Universidade Federal de Mato Grosso recuou 33 colocações no ranking internacional de 2026, mas segue como a principal instituição de ensino superior do estado e entre as melhores do país

A Universidade Federal de Mato Grosso (UFMT) registrou uma queda de 33 posições no ranking global de universidades divulgado pelo Center for World University Rankings (CWUR) em 2026. A instituição passou da 1.745ª para a 1.778ª colocação mundial, refletindo uma tendência que atingiu grande parte das universidades brasileiras avaliadas.

Mesmo com o recuo, a UFMT mantém sua relevância no cenário acadêmico internacional. Com 67,1 pontos na avaliação, a universidade continua figurando entre as 8,2% melhores instituições de ensino superior do planeta e permanece como a mais bem colocada de Mato Grosso.

No ranking nacional, a UFMT ocupa a 43ª posição entre as universidades brasileiras analisadas. O levantamento do CWUR considera indicadores como qualidade da educação, empregabilidade dos ex-alunos, excelência do corpo docente e impacto das pesquisas científicas produzidas pelas instituições.

Queda reflete cenário nacional

A perda de posições da UFMT acompanha um movimento observado em praticamente todo o sistema federal de ensino superior. Das 52 universidades brasileiras presentes no ranking, 45 registraram queda em relação à edição anterior.

O resultado acendeu um sinal de alerta entre especialistas e gestores da área educacional.

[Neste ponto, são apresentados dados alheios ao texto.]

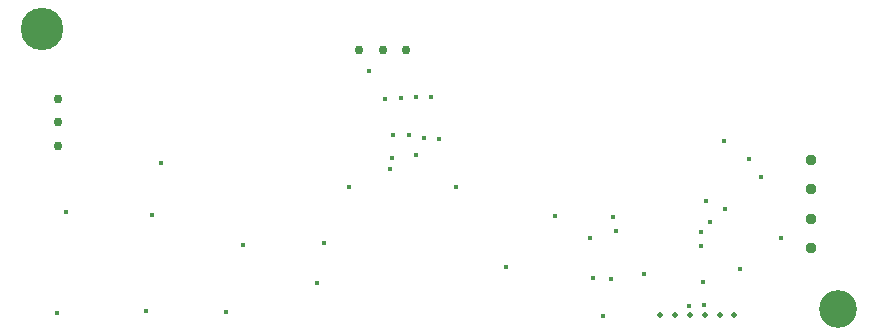
<source format=gbr>
%TF.GenerationSoftware,KiCad,Pcbnew,(6.0.7)*%
%TF.CreationDate,2023-02-24T15:08:59+01:00*%
%TF.ProjectId,freqcount,66726571-636f-4756-9e74-2e6b69636164,rev?*%
%TF.SameCoordinates,PX640f3c0PY67de938*%
%TF.FileFunction,Plated,1,2,PTH,Drill*%
%TF.FilePolarity,Positive*%
%FSLAX46Y46*%
G04 Gerber Fmt 4.6, Leading zero omitted, Abs format (unit mm)*
G04 Created by KiCad (PCBNEW (6.0.7)) date 2023-02-24 15:08:59*
%MOMM*%
%LPD*%
G01*
G04 APERTURE LIST*
%TA.AperFunction,ViaDrill*%
%ADD10C,0.400000*%
%TD*%
%TA.AperFunction,ComponentDrill*%
%ADD11C,0.500000*%
%TD*%
%TA.AperFunction,ComponentDrill*%
%ADD12C,0.750000*%
%TD*%
%TA.AperFunction,ComponentDrill*%
%ADD13C,0.950000*%
%TD*%
%TA.AperFunction,ViaDrill*%
%ADD14C,3.200000*%
%TD*%
%TA.AperFunction,ViaDrill*%
%ADD15C,3.600000*%
%TD*%
G04 APERTURE END LIST*
D10*
X4990000Y2340000D03*
X5710000Y10920000D03*
X12480000Y2510000D03*
X13000000Y10610000D03*
X13790000Y15050000D03*
X19280000Y2420000D03*
X20750000Y8080000D03*
X26950000Y4860000D03*
X27600000Y8290000D03*
X29660000Y12990000D03*
X31350000Y22790000D03*
X32760000Y20420000D03*
X33150000Y14480000D03*
X33354282Y15458404D03*
X33410000Y17410000D03*
X34070000Y20510000D03*
X34740000Y17410000D03*
X35350000Y20630000D03*
X35385451Y15739951D03*
X36030000Y17160000D03*
X36640000Y20580000D03*
X37330000Y17080000D03*
X38760000Y12970000D03*
X42970000Y6200000D03*
X47120000Y10510000D03*
X50090000Y8700000D03*
X50380000Y5315000D03*
X51190000Y2085000D03*
X51860000Y5185000D03*
X52000000Y10460000D03*
X52260000Y9230000D03*
X54680000Y5605000D03*
X58500000Y2935000D03*
X59450000Y8040000D03*
X59520000Y9210000D03*
X59700000Y4915000D03*
X59770000Y2985500D03*
X59894500Y11840000D03*
X60220000Y10030000D03*
X61410000Y16890000D03*
X61484101Y11154101D03*
X62830000Y6040000D03*
X63590000Y15360000D03*
X64595000Y13825000D03*
X66270000Y8705000D03*
D11*
%TO.C,J4*%
X56060000Y2145000D03*
X57310000Y2145000D03*
X58560000Y2145000D03*
X59810000Y2145000D03*
X61060000Y2145000D03*
X62310000Y2145000D03*
D12*
%TO.C,J1*%
X5070000Y20480000D03*
X5070000Y18480000D03*
X5070000Y16480000D03*
%TO.C,J2*%
X30540000Y24630000D03*
X32540000Y24630000D03*
X34540000Y24630000D03*
D13*
%TO.C,J3*%
X68840000Y15320000D03*
X68840000Y12820000D03*
X68840000Y10320000D03*
X68840000Y7820000D03*
%TD*%
D14*
X71060000Y2660000D03*
D15*
X3710000Y26390000D03*
M02*

</source>
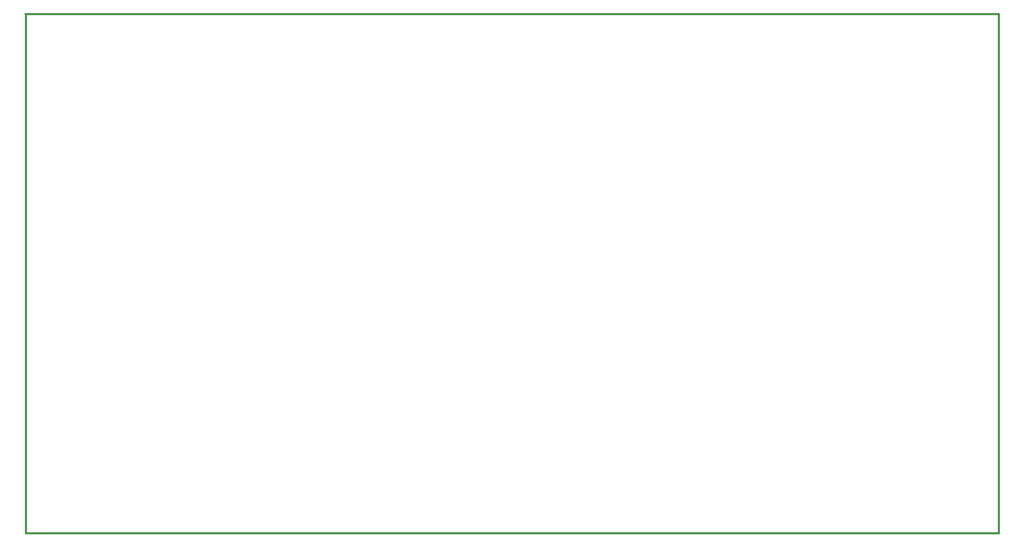
<source format=gbr>
G04 (created by PCBNEW-RS274X (2012-apr-16-27)-stable) date Tue 12 Feb 2013 09:41:14 AM EST*
G01*
G70*
G90*
%MOIN*%
G04 Gerber Fmt 3.4, Leading zero omitted, Abs format*
%FSLAX34Y34*%
G04 APERTURE LIST*
%ADD10C,0.006000*%
%ADD11C,0.015000*%
G04 APERTURE END LIST*
G54D10*
G54D11*
X76973Y-00140D02*
X00143Y-00140D01*
X76973Y-41183D02*
X76973Y-00140D01*
X00162Y-41183D02*
X76973Y-41183D01*
X00162Y-00140D02*
X00162Y-41183D01*
M02*

</source>
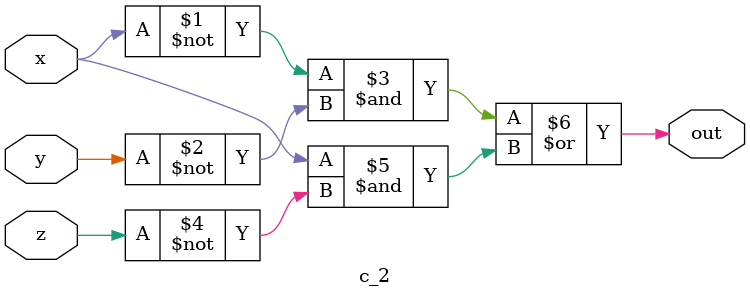
<source format=v>
`timescale 1ns / 1ps


module c_2(
    input x,
    input y,
    input z,
    output out
    );
    assign out = (~x)&(~y) | x&(~z);
endmodule

</source>
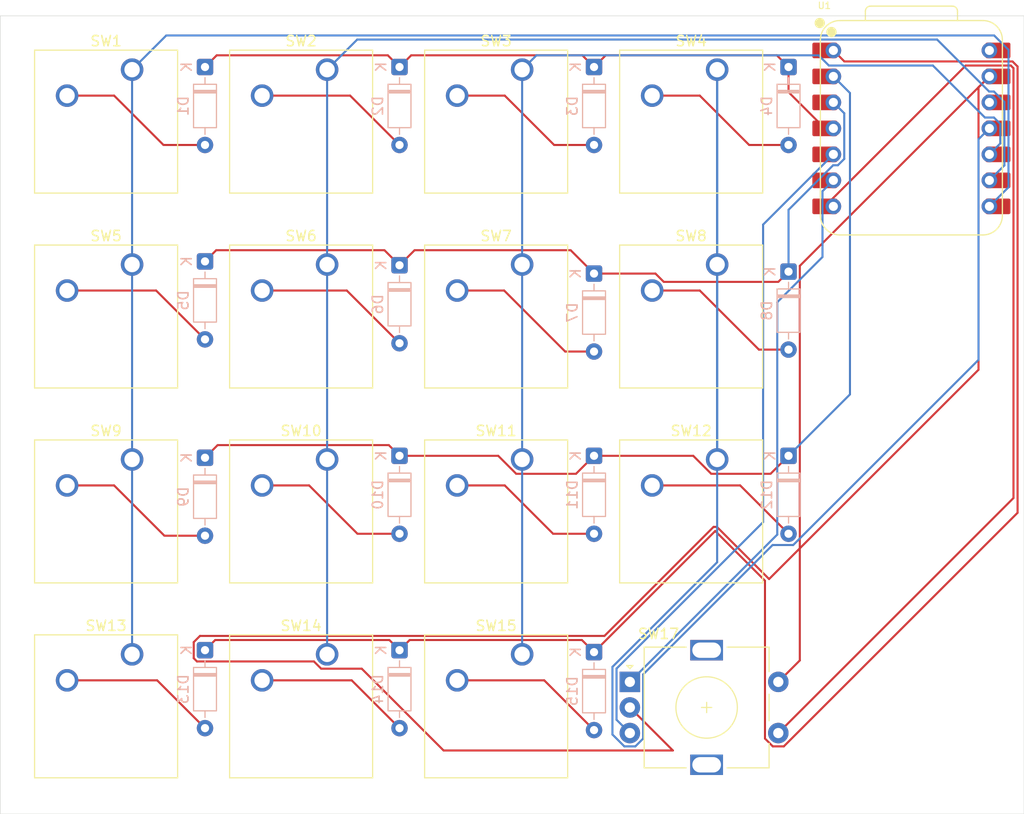
<source format=kicad_pcb>
(kicad_pcb
	(version 20241229)
	(generator "pcbnew")
	(generator_version "9.0")
	(general
		(thickness 1.6)
		(legacy_teardrops no)
	)
	(paper "A4")
	(layers
		(0 "F.Cu" signal)
		(2 "B.Cu" signal)
		(9 "F.Adhes" user "F.Adhesive")
		(11 "B.Adhes" user "B.Adhesive")
		(13 "F.Paste" user)
		(15 "B.Paste" user)
		(5 "F.SilkS" user "F.Silkscreen")
		(7 "B.SilkS" user "B.Silkscreen")
		(1 "F.Mask" user)
		(3 "B.Mask" user)
		(17 "Dwgs.User" user "User.Drawings")
		(19 "Cmts.User" user "User.Comments")
		(21 "Eco1.User" user "User.Eco1")
		(23 "Eco2.User" user "User.Eco2")
		(25 "Edge.Cuts" user)
		(27 "Margin" user)
		(31 "F.CrtYd" user "F.Courtyard")
		(29 "B.CrtYd" user "B.Courtyard")
		(35 "F.Fab" user)
		(33 "B.Fab" user)
		(39 "User.1" user)
		(41 "User.2" user)
		(43 "User.3" user)
		(45 "User.4" user)
	)
	(setup
		(pad_to_mask_clearance 0)
		(allow_soldermask_bridges_in_footprints no)
		(tenting front back)
		(pcbplotparams
			(layerselection 0x00000000_00000000_55555555_5755f5ff)
			(plot_on_all_layers_selection 0x00000000_00000000_00000000_00000000)
			(disableapertmacros no)
			(usegerberextensions no)
			(usegerberattributes yes)
			(usegerberadvancedattributes yes)
			(creategerberjobfile yes)
			(dashed_line_dash_ratio 12.000000)
			(dashed_line_gap_ratio 3.000000)
			(svgprecision 4)
			(plotframeref no)
			(mode 1)
			(useauxorigin no)
			(hpglpennumber 1)
			(hpglpenspeed 20)
			(hpglpendiameter 15.000000)
			(pdf_front_fp_property_popups yes)
			(pdf_back_fp_property_popups yes)
			(pdf_metadata yes)
			(pdf_single_document no)
			(dxfpolygonmode yes)
			(dxfimperialunits yes)
			(dxfusepcbnewfont yes)
			(psnegative no)
			(psa4output no)
			(plot_black_and_white yes)
			(sketchpadsonfab no)
			(plotpadnumbers no)
			(hidednponfab no)
			(sketchdnponfab yes)
			(crossoutdnponfab yes)
			(subtractmaskfromsilk no)
			(outputformat 1)
			(mirror no)
			(drillshape 1)
			(scaleselection 1)
			(outputdirectory "")
		)
	)
	(net 0 "")
	(net 1 "Net-(D7-A)")
	(net 2 "Row 0")
	(net 3 "Net-(D8-A)")
	(net 4 "Net-(D9-A)")
	(net 5 "Net-(D10-A)")
	(net 6 "Net-(D11-A)")
	(net 7 "Row 3")
	(net 8 "Row 1")
	(net 9 "Net-(D12-A)")
	(net 10 "Net-(D13-A)")
	(net 11 "Net-(D14-A)")
	(net 12 "Net-(D15-A)")
	(net 13 "Row 2")
	(net 14 "Column 0")
	(net 15 "Column 1")
	(net 16 "Column 2")
	(net 17 "Column 3")
	(net 18 "GND")
	(net 19 "S1")
	(net 20 "B")
	(net 21 "A")
	(net 22 "unconnected-(U1-3V3-Pad12)")
	(net 23 "unconnected-(U1-VBUS-Pad14)")
	(net 24 "Net-(D1-A)")
	(net 25 "Net-(D2-A)")
	(net 26 "Net-(D3-A)")
	(net 27 "Net-(D4-A)")
	(net 28 "Net-(D5-A)")
	(net 29 "Net-(D6-A)")
	(footprint "Button_Switch_Keyboard:SW_Cherry_MX_1.00u_PCB" (layer "F.Cu") (at 54.9275 47.3075))
	(footprint "Button_Switch_Keyboard:SW_Cherry_MX_1.00u_PCB" (layer "F.Cu") (at 54.9275 28.2575))
	(footprint "Button_Switch_Keyboard:SW_Cherry_MX_1.00u_PCB" (layer "F.Cu") (at 54.9275 66.3575))
	(footprint "Button_Switch_Keyboard:SW_Cherry_MX_1.00u_PCB" (layer "F.Cu") (at 73.9775 28.2575))
	(footprint "XiaoFoot:XIAO-RP2040-DIP" (layer "F.Cu") (at 112 34))
	(footprint "Rotary_Encoder:RotaryEncoder_Alps_EC11E-Switch_Vertical_H20mm" (layer "F.Cu") (at 84.5 88.1))
	(footprint "Button_Switch_Keyboard:SW_Cherry_MX_1.00u_PCB" (layer "F.Cu") (at 93.0275 66.3575))
	(footprint "Button_Switch_Keyboard:SW_Cherry_MX_1.00u_PCB" (layer "F.Cu") (at 35.8775 66.3575))
	(footprint "Button_Switch_Keyboard:SW_Cherry_MX_1.00u_PCB" (layer "F.Cu") (at 93.0275 28.2575))
	(footprint "Button_Switch_Keyboard:SW_Cherry_MX_1.00u_PCB" (layer "F.Cu") (at 35.8775 28.2575))
	(footprint "Button_Switch_Keyboard:SW_Cherry_MX_1.00u_PCB" (layer "F.Cu") (at 35.8775 47.3075))
	(footprint "Button_Switch_Keyboard:SW_Cherry_MX_1.00u_PCB" (layer "F.Cu") (at 54.9275 85.4075))
	(footprint "Button_Switch_Keyboard:SW_Cherry_MX_1.00u_PCB" (layer "F.Cu") (at 73.9775 47.3075))
	(footprint "Button_Switch_Keyboard:SW_Cherry_MX_1.00u_PCB" (layer "F.Cu") (at 73.9775 85.4075))
	(footprint "Button_Switch_Keyboard:SW_Cherry_MX_1.00u_PCB" (layer "F.Cu") (at 93.0275 47.3075))
	(footprint "Button_Switch_Keyboard:SW_Cherry_MX_1.00u_PCB" (layer "F.Cu") (at 35.8775 85.4075))
	(footprint "Button_Switch_Keyboard:SW_Cherry_MX_1.00u_PCB" (layer "F.Cu") (at 73.9775 66.3575))
	(footprint "Diode_THT:D_DO-35_SOD27_P7.62mm_Horizontal" (layer "B.Cu") (at 81 85.19 -90))
	(footprint "Diode_THT:D_DO-35_SOD27_P7.62mm_Horizontal" (layer "B.Cu") (at 43 47 -90))
	(footprint "Diode_THT:D_DO-35_SOD27_P7.62mm_Horizontal" (layer "B.Cu") (at 100 48 -90))
	(footprint "Diode_THT:D_DO-35_SOD27_P7.62mm_Horizontal" (layer "B.Cu") (at 81 28 -90))
	(footprint "Diode_THT:D_DO-35_SOD27_P7.62mm_Horizontal" (layer "B.Cu") (at 81 48.19 -90))
	(footprint "Diode_THT:D_DO-35_SOD27_P7.62mm_Horizontal" (layer "B.Cu") (at 43 66.19 -90))
	(footprint "Diode_THT:D_DO-35_SOD27_P7.62mm_Horizontal" (layer "B.Cu") (at 100 66 -90))
	(footprint "Diode_THT:D_DO-35_SOD27_P7.62mm_Horizontal" (layer "B.Cu") (at 62 66 -90))
	(footprint "Diode_THT:D_DO-35_SOD27_P7.62mm_Horizontal" (layer "B.Cu") (at 43 85 -90))
	(footprint "Diode_THT:D_DO-35_SOD27_P7.62mm_Horizontal" (layer "B.Cu") (at 62 85 -90))
	(footprint "Diode_THT:D_DO-35_SOD27_P7.62mm_Horizontal" (layer "B.Cu") (at 81 66 -90))
	(footprint "Diode_THT:D_DO-35_SOD27_P7.62mm_Horizontal" (layer "B.Cu") (at 62 47.38 -90))
	(footprint "Diode_THT:D_DO-35_SOD27_P7.62mm_Horizontal" (layer "B.Cu") (at 62 28 -90))
	(footprint "Diode_THT:D_DO-35_SOD27_P7.62mm_Horizontal" (layer "B.Cu") (at 100 28 -90))
	(footprint "Diode_THT:D_DO-35_SOD27_P7.62mm_Horizontal" (layer "B.Cu") (at 43 28 -90))
	(gr_rect
		(start 23 23)
		(end 123 101)
		(stroke
			(width 0.05)
			(type default)
		)
		(fill no)
		(layer "Edge.Cuts")
		(uuid "cd5ce41e-d7f5-41b5-b027-791c78c909ef")
	)
	(segment
		(start 78.184816 55.81)
		(end 81 55.81)
		(width 0.2)
		(layer "F.Cu")
		(net 1)
		(uuid "274e55de-a296-4e8b-8abd-e9d44fedaefb")
	)
	(segment
		(start 67.6275 49.8475)
		(end 72.222316 49.8475)
		(width 0.2)
		(layer "F.Cu")
		(net 1)
		(uuid "352381fd-2d88-4d94-af79-4f4b1ad44998")
	)
	(segment
		(start 72.222316 49.8475)
		(end 78.184816 55.81)
		(width 0.2)
		(layer "F.Cu")
		(net 1)
		(uuid "cc14e29b-6555-4ffa-bc6a-e24cea577f4f")
	)
	(segment
		(start 81 28)
		(end 82.1435 26.8565)
		(width 0.2)
		(layer "F.Cu")
		(net 2)
		(uuid "198d94d7-feab-44a8-86e5-9e1db1affcbc")
	)
	(segment
		(start 62 28)
		(end 63.1435 26.8565)
		(width 0.2)
		(layer "F.Cu")
		(net 2)
		(uuid "1d84ba4b-27d3-4ad4-b1c2-cbbccccf2ad6")
	)
	(segment
		(start 79.8565 26.8565)
		(end 81 28)
		(width 0.2)
		(layer "F.Cu")
		(net 2)
		(uuid "4156ae70-e839-4dee-b043-b831fe769621")
	)
	(segment
		(start 100 30.455)
		(end 103.545 34)
		(width 0.2)
		(layer "F.Cu")
		(net 2)
		(uuid "5663dfa5-baf7-4c74-a131-dd243b058ec4")
	)
	(segment
		(start 63.1435 26.8565)
		(end 79.8565 26.8565)
		(width 0.2)
		(layer "F.Cu")
		(net 2)
		(uuid "7d5a9eba-bf12-4e13-9175-5854eae968c0")
	)
	(segment
		(start 44.1435 26.8565)
		(end 60.8565 26.8565)
		(width 0.2)
		(layer "F.Cu")
		(net 2)
		(uuid "9420bc29-9e24-49f4-ae1a-e26781bc859d")
	)
	(segment
		(start 60.8565 26.8565)
		(end 62 28)
		(width 0.2)
		(layer "F.Cu")
		(net 2)
		(uuid "bf6c2999-8248-4b3b-b9be-08709062f728")
	)
	(segment
		(start 100 28)
		(end 100 30.455)
		(width 0.2)
		(layer "F.Cu")
		(net 2)
		(uuid "c177bb48-4ede-4660-bf60-2a698a760704")
	)
	(segment
		(start 82.1435 26.8565)
		(end 98.8565 26.8565)
		(width 0.2)
		(layer "F.Cu")
		(net 2)
		(uuid "c312f8d4-8a8d-4f6d-9044-764cbf4c42b6")
	)
	(segment
		(start 98.8565 26.8565)
		(end 100 28)
		(width 0.2)
		(layer "F.Cu")
		(net 2)
		(uuid "cacf019c-587c-4000-9a9b-9b1d24713883")
	)
	(segment
		(start 43 28)
		(end 44.1435 26.8565)
		(width 0.2)
		(layer "F.Cu")
		(net 2)
		(uuid "dbeea501-5cc0-4c36-8ec9-cbb2b7bf0729")
	)
	(segment
		(start 86.6775 49.8475)
		(end 91.32903 49.8475)
		(width 0.2)
		(layer "F.Cu")
		(net 3)
		(uuid "2c509518-8d69-49de-951d-a2b38b320961")
	)
	(segment
		(start 91.32903 49.8475)
		(end 97.10153 55.62)
		(width 0.2)
		(layer "F.Cu")
		(net 3)
		(uuid "684923d4-5a0a-4c85-81c7-89aad959891c")
	)
	(segment
		(start 97.10153 55.62)
		(end 100 55.62)
		(width 0.2)
		(layer "F.Cu")
		(net 3)
		(uuid "c525923f-f541-41a9-bad4-bcb97d9e044d")
	)
	(segment
		(start 34.122316 68.8975)
		(end 39.034816 73.81)
		(width 0.2)
		(layer "F.Cu")
		(net 4)
		(uuid "33fea2a6-2f71-4744-80a6-e2c1f9a42241")
	)
	(segment
		(start 39.034816 73.81)
		(end 43 73.81)
		(width 0.2)
		(layer "F.Cu")
		(net 4)
		(uuid "644989ef-b74b-4382-81d5-d9aa3a498c03")
	)
	(segment
		(start 29.5275 68.8975)
		(end 34.122316 68.8975)
		(width 0.2)
		(layer "F.Cu")
		(net 4)
		(uuid "d08d377d-1408-44fe-bbdc-99b1f58bff66")
	)
	(segment
		(start 48.5775 68.8975)
		(end 53.172316 68.8975)
		(width 0.2)
		(layer "F.Cu")
		(net 5)
		(uuid "49825771-f82c-4e52-8e49-c83642ab663b")
	)
	(segment
		(start 53.172316 68.8975)
		(end 57.894816 73.62)
		(width 0.2)
		(layer "F.Cu")
		(net 5)
		(uuid "678fb614-e98c-4874-8b22-731aedab5595")
	)
	(segment
		(start 57.894816 73.62)
		(end 62 73.62)
		(width 0.2)
		(layer "F.Cu")
		(net 5)
		(uuid "c1d8af36-69ff-45b5-85c0-b3787f213b93")
	)
	(segment
		(start 67.6275 68.8975)
		(end 72.27903 68.8975)
		(width 0.2)
		(layer "F.Cu")
		(net 6)
		(uuid "0b995a19-7a3c-41e9-9a98-57e9122b4879")
	)
	(segment
		(start 77.00153 73.62)
		(end 81 73.62)
		(width 0.2)
		(layer "F.Cu")
		(net 6)
		(uuid "2bf794b0-e10f-4c78-8683-eed4cdacfd76")
	)
	(segment
		(start 72.27903 68.8975)
		(end 77.00153 73.62)
		(width 0.2)
		(layer "F.Cu")
		(net 6)
		(uuid "f7379847-ba59-4b1e-9c00-1be6e101c924")
	)
	(segment
		(start 79.8165 84.0065)
		(end 81 85.19)
		(width 0.2)
		(layer "F.Cu")
		(net 7)
		(uuid "019d7aa9-974d-4faa-ba52-b1cc24597f65")
	)
	(segment
		(start 98.461108 94.401)
		(end 99.538892 94.401)
		(width 0.2)
		(layer "F.Cu")
		(net 7)
		(uuid "0211f332-0d5c-4f9b-874f-636872f9f3df")
	)
	(segment
		(start 122.373 71.566892)
		(end 122.373 27.952274)
		(width 0.2)
		(layer "F.Cu")
		(net 7)
		(uuid "2116bd90-2946-4eae-997c-8051a6afc1dc")
	)
	(segment
		(start 97.699 78.212)
		(end 97.699 93.638892)
		(width 0.2)
		(layer "F.Cu")
		(net 7)
		(uuid "2fca3494-853c-419e-afb7-4782efa0e849")
	)
	(segment
		(start 121.876726 27.456)
		(end 105.456 27.456)
		(width 0.2)
		(layer "F.Cu")
		(net 7)
		(uuid "3d520a3f-2185-4e5e-bf5d-f69d8bc23694")
	)
	(segment
		(start 43.9935 84.0065)
		(end 61.0065 84.0065)
		(width 0.2)
		(layer "F.Cu")
		(net 7)
		(uuid "44217abf-d55d-4392-8f6c-301fba08c6e7")
	)
	(segment
		(start 81 85.19)
		(end 92.8385 73.3515)
		(width 0.2)
		(layer "F.Cu")
		(net 7)
		(uuid "51ca0627-4a1e-4cc7-90e9-46663ffcf6e0")
	)
	(segment
		(start 62.9935 84.0065)
		(end 79.8165 84.0065)
		(width 0.2)
		(layer "F.Cu")
		(net 7)
		(uuid "53dce41a-9d27-4b53-bddf-cf518957514e")
	)
	(segment
		(start 122.373 27.952274)
		(end 121.876726 27.456)
		(width 0.2)
		(layer "F.Cu")
		(net 7)
		(uuid "716e8e1c-c238-43ad-a864-9ed3fa896368")
	)
	(segment
		(start 105.456 27.456)
		(end 104.38 26.38)
		(width 0.2)
		(layer "F.Cu")
		(net 7)
		(uuid "786d3a56-e213-4a73-a439-9f4b5805259f")
	)
	(segment
		(start 62 85)
		(end 62.9935 84.0065)
		(width 0.2)
		(layer "F.Cu")
		(net 7)
		(uuid "8ab7daa5-efd3-43bf-9c36-a7a99c8bd493")
	)
	(segment
		(start 99.538892 94.401)
		(end 122.373 71.566892)
		(width 0.2)
		(layer "F.Cu")
		(net 7)
		(uuid "9e1219ba-2f1a-47f5-b44a-72cede1c7919")
	)
	(segment
		(start 43 85)
		(end 43.9935 84.0065)
		(width 0.2)
		(layer "F.Cu")
		(net 7)
		(uuid "ce5ea5fb-b70a-4572-be25-d321ef545fd4")
	)
	(segment
		(start 61.0065 84.0065)
		(end 62 85)
		(width 0.2)
		(layer "F.Cu")
		(net 7)
		(uuid "dee4508b-3323-4471-81cf-d2094b55a748")
	)
	(segment
		(start 92.8385 73.3515)
		(end 97.699 78.212)
		(width 0.2)
		(layer "F.Cu")
		(net 7)
		(uuid "e4d1909a-fb8e-4cb6-946a-e0f4d3f78f72")
	)
	(segment
		(start 97.699 93.638892)
		(end 98.461108 94.401)
		(width 0.2)
		(layer "F.Cu")
		(net 7)
		(uuid "fa5da963-4c1e-4e61-b711-101ebe9058f9")
	)
	(segment
		(start 63.4735 45.9065)
		(end 78.7165 45.9065)
		(width 0.2)
		(layer "F.Cu")
		(net 8)
		(uuid "295f93f7-782d-44da-8ea2-54bbe02117cc")
	)
	(segment
		(start 44.0935 45.9065)
		(end 60.5265 45.9065)
		(width 0.2)
		(layer "F.Cu")
		(net 8)
		(uuid "3647024d-d203-4287-a975-aeaae3a073f5")
	)
	(segment
		(start 87.001314 48.19)
		(end 87.811314 49)
		(width 0.2)
		(layer "F.Cu")
		(net 8)
		(uuid "42eb8be1-54d0-4153-8cc3-e1a2766c70ef")
	)
	(segment
		(start 60.5265 45.9065)
		(end 62 47.38)
		(width 0.2)
		(layer "F.Cu")
		(net 8)
		(uuid "46faeb97-fdd8-4d5f-aabc-84a8ce3c1001")
	)
	(segment
		(start 78.7165 45.9065)
		(end 81 48.19)
		(width 0.2)
		(layer "F.Cu")
		(net 8)
		(uuid "51f74dee-5a16-4e52-baa9-118c589a0647")
	)
	(segment
		(start 81 48.19)
		(end 87.001314 48.19)
		(width 0.2)
... [18157 chars truncated]
</source>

A avaliação é de que o desempenho das instituições brasileiras tem sido impactado pelos sucessivos cortes de recursos destinados à ciência, tecnologia e inovação ao longo dos últimos anos.

A redução de investimentos afeta diretamente a concessão de bolsas de pesquisa, a modernização de laboratórios e a capacidade de produção científica, fatores que possuem peso significativo nos principais rankings internacionais.

Desafio para competir globalmente

Enquanto universidades de países desenvolvidos ampliam investimentos em pesquisa e atraem talentos de todo o mundo, instituições brasileiras enfrentam dificuldades para manter infraestrutura adequada e financiar projetos científicos de longo prazo.

Nesse contexto, o desempenho da UFMT é visto como um indicativo da resiliência das universidades públicas brasileiras. Apesar das limitações orçamentárias, a instituição segue entre as principais referências acadêmicas do Centro-Oeste e continua desempenhando papel estratégico na formação de profissionais e na produção de conhecimento para Mato Grosso e para o país.

A queda no ranking, porém, reforça a necessidade de políticas permanentes de fortalecimento da educação superior e da pesquisa científica, consideradas fundamentais para que as universidades brasileiras recuperem competitividade no cenário internacional.